A criação do mundo


Dragão impiedoso *

Brinca-se com as crianças, dizendo-se-lhes que, se cavarem um buraco na terra, sempre, sempre, sempre e só parando quando voltarem a ver o céu, estarão na China. Não é verdade, os antípodas de Portugal levariam a que, se algum menino cumprisse tal tarefa, este país à beira-mar plantado ficasse submerso pelas águas de outro oceano, o Pacífico, por mais aberrante que as leis da Física tornem essa ideia. Mas o que se quer transmitir é, apenas, que a China fica muito longe e nada sabemos dela. Ou pouco, mesmo sendo nós dos primeiros europeus que por lá andaram. Sabe-se que são muitos e que o país assusta muita gente. Mais ou menos isso.
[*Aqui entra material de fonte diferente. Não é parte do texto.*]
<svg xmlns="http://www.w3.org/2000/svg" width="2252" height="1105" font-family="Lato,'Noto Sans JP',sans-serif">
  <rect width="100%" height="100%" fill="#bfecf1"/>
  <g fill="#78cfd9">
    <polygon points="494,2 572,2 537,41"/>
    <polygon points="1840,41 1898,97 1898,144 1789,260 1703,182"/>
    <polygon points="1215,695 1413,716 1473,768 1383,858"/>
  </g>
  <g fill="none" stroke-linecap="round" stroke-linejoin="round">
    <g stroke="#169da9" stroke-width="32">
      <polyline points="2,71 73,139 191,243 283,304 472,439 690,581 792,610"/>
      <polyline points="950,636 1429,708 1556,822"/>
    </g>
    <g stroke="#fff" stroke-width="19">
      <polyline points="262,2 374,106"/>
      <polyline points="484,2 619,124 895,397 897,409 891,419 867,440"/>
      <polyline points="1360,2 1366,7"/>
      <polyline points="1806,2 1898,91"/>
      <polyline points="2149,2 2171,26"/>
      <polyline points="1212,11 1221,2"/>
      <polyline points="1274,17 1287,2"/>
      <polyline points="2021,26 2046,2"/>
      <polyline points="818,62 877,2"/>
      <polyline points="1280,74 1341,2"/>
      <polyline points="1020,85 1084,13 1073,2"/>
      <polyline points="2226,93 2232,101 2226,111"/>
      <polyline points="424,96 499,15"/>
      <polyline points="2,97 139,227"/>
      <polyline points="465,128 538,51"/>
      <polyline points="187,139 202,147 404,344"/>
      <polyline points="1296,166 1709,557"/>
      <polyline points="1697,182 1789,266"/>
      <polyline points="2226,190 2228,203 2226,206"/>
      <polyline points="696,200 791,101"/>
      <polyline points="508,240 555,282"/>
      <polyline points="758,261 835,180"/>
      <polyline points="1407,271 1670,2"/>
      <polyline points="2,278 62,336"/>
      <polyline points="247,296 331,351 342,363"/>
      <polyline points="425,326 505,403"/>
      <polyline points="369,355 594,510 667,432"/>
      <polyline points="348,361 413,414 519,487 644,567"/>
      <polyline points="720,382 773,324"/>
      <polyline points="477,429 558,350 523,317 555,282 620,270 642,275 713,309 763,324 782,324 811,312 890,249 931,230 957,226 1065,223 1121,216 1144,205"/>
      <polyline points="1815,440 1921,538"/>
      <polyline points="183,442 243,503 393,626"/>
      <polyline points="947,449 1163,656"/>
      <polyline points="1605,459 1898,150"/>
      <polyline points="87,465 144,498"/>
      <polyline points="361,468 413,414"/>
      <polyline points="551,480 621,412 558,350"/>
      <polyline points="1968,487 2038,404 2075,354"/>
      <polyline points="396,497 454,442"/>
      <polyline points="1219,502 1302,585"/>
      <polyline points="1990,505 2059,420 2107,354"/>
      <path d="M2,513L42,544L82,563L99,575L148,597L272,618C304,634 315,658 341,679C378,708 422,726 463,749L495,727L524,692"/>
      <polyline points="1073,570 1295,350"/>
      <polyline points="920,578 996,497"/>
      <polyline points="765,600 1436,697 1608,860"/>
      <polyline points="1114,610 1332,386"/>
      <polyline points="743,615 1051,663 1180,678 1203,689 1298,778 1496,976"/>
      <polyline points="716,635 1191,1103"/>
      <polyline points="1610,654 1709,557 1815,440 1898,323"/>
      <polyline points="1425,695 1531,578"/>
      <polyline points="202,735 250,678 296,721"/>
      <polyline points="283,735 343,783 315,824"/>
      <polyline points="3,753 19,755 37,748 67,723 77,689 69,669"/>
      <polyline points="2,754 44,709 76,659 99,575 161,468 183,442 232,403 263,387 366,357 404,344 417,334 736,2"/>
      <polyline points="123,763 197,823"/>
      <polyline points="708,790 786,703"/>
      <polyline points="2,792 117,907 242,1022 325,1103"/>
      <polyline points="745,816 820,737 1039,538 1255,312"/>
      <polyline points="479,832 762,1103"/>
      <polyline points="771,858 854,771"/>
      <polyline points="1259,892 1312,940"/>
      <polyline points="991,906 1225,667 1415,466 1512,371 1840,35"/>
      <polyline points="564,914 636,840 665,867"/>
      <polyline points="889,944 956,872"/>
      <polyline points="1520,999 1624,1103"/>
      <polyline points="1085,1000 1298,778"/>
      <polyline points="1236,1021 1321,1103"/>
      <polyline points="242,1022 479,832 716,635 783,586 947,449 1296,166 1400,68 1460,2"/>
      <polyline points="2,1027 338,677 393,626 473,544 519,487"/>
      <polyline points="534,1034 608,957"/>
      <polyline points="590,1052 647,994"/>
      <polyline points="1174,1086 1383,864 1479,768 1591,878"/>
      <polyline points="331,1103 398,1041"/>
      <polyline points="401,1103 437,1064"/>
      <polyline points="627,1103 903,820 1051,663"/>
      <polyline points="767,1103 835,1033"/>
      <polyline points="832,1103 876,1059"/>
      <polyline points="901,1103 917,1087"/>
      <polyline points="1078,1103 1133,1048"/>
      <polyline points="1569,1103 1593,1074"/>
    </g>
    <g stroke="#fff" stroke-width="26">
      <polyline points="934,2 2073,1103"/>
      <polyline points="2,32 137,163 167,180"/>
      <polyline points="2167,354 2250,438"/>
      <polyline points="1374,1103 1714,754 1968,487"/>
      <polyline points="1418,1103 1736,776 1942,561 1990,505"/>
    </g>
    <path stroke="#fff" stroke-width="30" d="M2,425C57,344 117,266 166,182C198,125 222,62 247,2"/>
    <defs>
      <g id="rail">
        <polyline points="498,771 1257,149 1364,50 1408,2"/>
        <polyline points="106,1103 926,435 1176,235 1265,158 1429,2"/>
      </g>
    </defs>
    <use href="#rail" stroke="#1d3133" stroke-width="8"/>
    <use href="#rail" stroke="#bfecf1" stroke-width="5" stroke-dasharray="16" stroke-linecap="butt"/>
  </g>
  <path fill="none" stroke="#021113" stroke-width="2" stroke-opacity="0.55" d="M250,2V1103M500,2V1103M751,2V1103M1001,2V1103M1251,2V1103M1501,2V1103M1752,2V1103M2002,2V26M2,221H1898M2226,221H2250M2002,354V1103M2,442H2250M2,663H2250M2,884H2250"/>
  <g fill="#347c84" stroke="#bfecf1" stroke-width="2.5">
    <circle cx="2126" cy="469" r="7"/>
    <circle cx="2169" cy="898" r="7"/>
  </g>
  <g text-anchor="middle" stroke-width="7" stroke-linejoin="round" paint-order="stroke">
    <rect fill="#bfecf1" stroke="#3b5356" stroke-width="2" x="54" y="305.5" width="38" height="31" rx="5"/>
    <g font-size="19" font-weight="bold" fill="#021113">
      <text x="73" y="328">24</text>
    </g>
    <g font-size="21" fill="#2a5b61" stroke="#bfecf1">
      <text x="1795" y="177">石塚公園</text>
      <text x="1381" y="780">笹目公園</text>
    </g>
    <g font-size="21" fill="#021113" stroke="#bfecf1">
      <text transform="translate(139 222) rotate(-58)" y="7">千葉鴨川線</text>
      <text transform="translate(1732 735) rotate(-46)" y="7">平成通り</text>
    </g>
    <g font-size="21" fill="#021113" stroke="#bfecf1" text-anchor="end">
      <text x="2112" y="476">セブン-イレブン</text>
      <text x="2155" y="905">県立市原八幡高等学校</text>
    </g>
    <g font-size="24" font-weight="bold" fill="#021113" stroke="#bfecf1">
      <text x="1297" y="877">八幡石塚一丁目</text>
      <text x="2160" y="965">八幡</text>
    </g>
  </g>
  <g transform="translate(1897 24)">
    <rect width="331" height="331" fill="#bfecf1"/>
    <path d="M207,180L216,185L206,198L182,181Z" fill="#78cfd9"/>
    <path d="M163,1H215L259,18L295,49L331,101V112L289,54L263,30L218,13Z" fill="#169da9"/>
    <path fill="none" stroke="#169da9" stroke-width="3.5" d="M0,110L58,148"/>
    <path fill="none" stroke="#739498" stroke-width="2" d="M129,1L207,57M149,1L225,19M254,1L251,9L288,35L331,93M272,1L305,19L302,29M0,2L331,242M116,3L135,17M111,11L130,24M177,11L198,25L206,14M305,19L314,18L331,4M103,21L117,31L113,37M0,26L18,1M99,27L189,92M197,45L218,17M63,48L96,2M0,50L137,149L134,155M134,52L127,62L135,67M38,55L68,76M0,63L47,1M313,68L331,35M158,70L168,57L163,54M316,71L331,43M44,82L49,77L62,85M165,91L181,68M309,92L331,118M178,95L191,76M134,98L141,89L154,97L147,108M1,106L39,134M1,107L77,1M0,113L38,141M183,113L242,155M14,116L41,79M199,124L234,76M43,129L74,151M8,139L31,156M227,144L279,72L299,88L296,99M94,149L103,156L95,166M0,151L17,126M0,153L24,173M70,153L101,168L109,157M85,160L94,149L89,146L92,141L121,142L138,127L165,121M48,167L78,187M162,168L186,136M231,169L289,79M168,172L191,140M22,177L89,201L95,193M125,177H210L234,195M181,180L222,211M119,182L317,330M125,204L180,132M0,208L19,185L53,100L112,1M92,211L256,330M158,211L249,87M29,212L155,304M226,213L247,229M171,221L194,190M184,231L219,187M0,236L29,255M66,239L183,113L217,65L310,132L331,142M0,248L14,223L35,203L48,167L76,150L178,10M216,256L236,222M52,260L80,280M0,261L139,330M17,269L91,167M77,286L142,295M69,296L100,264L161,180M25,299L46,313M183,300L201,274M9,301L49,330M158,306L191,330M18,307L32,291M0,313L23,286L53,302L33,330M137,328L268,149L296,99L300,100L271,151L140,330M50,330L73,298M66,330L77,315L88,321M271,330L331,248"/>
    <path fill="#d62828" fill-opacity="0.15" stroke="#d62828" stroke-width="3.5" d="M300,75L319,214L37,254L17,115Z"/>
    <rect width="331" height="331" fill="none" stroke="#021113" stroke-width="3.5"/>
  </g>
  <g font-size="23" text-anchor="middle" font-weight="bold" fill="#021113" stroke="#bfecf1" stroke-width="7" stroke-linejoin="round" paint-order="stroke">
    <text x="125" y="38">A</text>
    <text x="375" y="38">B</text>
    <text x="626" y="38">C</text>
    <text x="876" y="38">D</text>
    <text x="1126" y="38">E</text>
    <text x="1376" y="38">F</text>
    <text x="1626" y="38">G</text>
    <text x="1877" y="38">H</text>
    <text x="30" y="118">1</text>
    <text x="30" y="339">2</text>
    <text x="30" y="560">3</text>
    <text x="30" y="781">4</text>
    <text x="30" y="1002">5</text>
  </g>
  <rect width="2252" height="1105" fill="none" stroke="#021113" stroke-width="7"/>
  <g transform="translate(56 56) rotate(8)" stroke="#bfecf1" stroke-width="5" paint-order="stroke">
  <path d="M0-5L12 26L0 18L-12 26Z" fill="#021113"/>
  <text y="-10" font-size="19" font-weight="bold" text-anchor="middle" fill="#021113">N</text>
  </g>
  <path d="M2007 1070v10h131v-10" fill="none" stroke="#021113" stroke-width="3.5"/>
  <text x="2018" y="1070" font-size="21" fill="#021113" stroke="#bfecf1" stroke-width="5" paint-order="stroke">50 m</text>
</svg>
Com a aproximação dos Jogos da 29.ª Olimpíada tem sido reforçada a consciência internacional daquilo a que alguns chamam o "perigo amarelo", situação que resulta de factores diversos. Desde sempre, o receio do outro, sendo esse outro o diferente, o desconhecido. Assim o é a China, insondável gigante do Oriente. Mas não é só assim. É o regime de partido único, é o desrespeito pelos direitos humanos, é a emergência acelerada de uma megapotência económica, são os interesses ocidentais e as perversões da globalização que, de novo, vêm à tona…

Nada de surpreendente há no que agora acontece, a uma escala que, por então não se viver na era da comunicação, não sucedeu, por exemplo, com a atribuição do Mundial de futebol, em 1978, à Argentina dos generais e dos "desaparecidos". O desporto das grandes competições é política, e os Jogos Olímpicos são-no mais do que qualquer outro evento. No caso da China, então, os cinco anéis representam uma longa batalha de afirmação no concerto internacional, que atinge agora o auge.

Daniel Cohn-Bendit, rosto da revolta estudantil de Maio de 1968 é, embora alemão, eurodeputado eleito pelos Verdes de França. Nessa condição, no azul anfiteatro de Estrasburgo, classificou de "imundo" o contexto em que Nicolas Sarkozy se deslocará a Pequim, para assistir à cerimónia de abertura dos Jogos. Antes o único chefe de Estado europeu a condenar, digamos assim, a repressão no Tibete, o presidente francês amainou, diz Cohn-Bendit que a troco de centrais nucleares e de comboios de alta velocidade.

Não há surpresa. De forma mais notória do que nunca, a competitividade sobrepõe-se à moral. Sendo o mercado global entendido, pelas democracias liberais, como o estado natural - ou até providencial - das coisas, os interesses chocam quase sempre com os princípios. Em menor escala, a repressão na União de Myanmar, em Agosto e Setembro do ano passado, foi como que um ensaio. Olhava-se, então, para os interesses de empresas estrangeiras no país e via-se, com clareza, em que medida era frágil a pressão do Ocidente sobre a junta militar. Assim é na China. Muito mais.

Nem só a muralha é grande. Mais de 1300 milhões de pessoas fazem da República Popular da China o país mais povoado do Mundo. Estão espalhadas por 9,5 milhões de quilómetros quadrados, muitas vivem em condições precárias, não obstante os 11,4% de crescimento da economia. À grandeza clássica do regime, assente no poder militar e na condição de membro permanente do Conselho de Segurança da ONU, sucede a força económica com que Pequim, mediante peculiar adesão ao capitalismo, constrói o estatuto de superpotência.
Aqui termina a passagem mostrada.